New Town Centre First policy aims to revive Ireland’s towns
The new policy outlines 33 measures designed to make towns attractive places in which to live, work, visit and run a business.
It aims to aid job creation, refurbish vacant buildings to increase housing supply in towns, develop bespoke transport plans, retrofit houses to be more climate-friendly, and conserve heritage sites.
Participating towns will have town regeneration officers which will lead engagement with town stakeholders to help facilitate the Town Centre First process.
Funding for Town Centre First projects will come from existing schemes such as the rural regeneration and development fund (RRDF), urban regeneration and development fund (URDF), Housing for All’s forthcoming Croí Cónaithe Fund, and the town and village renewal scheme.

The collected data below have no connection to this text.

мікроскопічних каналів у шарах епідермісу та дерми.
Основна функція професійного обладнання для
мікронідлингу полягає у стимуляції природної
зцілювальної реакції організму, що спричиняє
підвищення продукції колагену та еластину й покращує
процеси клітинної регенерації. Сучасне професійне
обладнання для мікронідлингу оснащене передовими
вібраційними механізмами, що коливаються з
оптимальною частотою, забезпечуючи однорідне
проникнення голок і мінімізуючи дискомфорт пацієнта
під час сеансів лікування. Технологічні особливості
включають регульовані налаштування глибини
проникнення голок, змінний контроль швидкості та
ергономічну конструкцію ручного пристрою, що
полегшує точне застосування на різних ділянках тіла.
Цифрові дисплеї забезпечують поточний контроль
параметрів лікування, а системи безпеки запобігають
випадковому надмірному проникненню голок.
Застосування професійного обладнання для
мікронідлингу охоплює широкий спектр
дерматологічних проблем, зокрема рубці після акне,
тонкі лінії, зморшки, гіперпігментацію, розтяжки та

Darragh O’Brien, the housing minster; Peter Burke, the planning and local government minister and Malcom Noonan, the heritage and electoral reform minister,all support the new policy, but Independent TD Sean Canney said that as the funding streams are already in existence, there is nothing new in the policy.

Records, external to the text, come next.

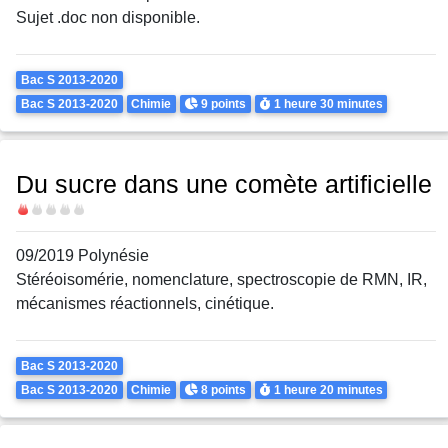
Sujet .doc non disponible.
Theme
Bac S 2013-2020
Points
Durée
Bac S 2013-2020
Chimie
9 points
1 heure
30 minutes
Du sucre dans une comète artificielle
Difficulté
09/2019 Polynésie
Stéréoisomérie, nomenclature, spectroscopie de RMN, IR,
mécanismes réactionnels, cinétique.
Theme
Bac S 2013-2020
Points
Durée
Bac S 2013-2020
Chimie
8 points
1 heure
20 minutes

The urban and rural regeneration funds support urban regeneration in towns with a population of over 10,000 and have approved €410m in funding for projects in towns which will be completed over the next few years.
A funding call for new projects to local authorities will be made in the summer, which will be specifically aimed at Town Centre First Implementation as one of its key objectives.
During the pandemic, more significance was put on local areas and remote working.
“As a result of travel restrictions and home working, many people have rediscovered the value and convenience of shopping locally, and the importance of local towns and villages for social and cultural engagement,” said the Town Centre First Report.
“Remote working will also allow many workers to spend less time commuting and more time living in their own communities,” it said.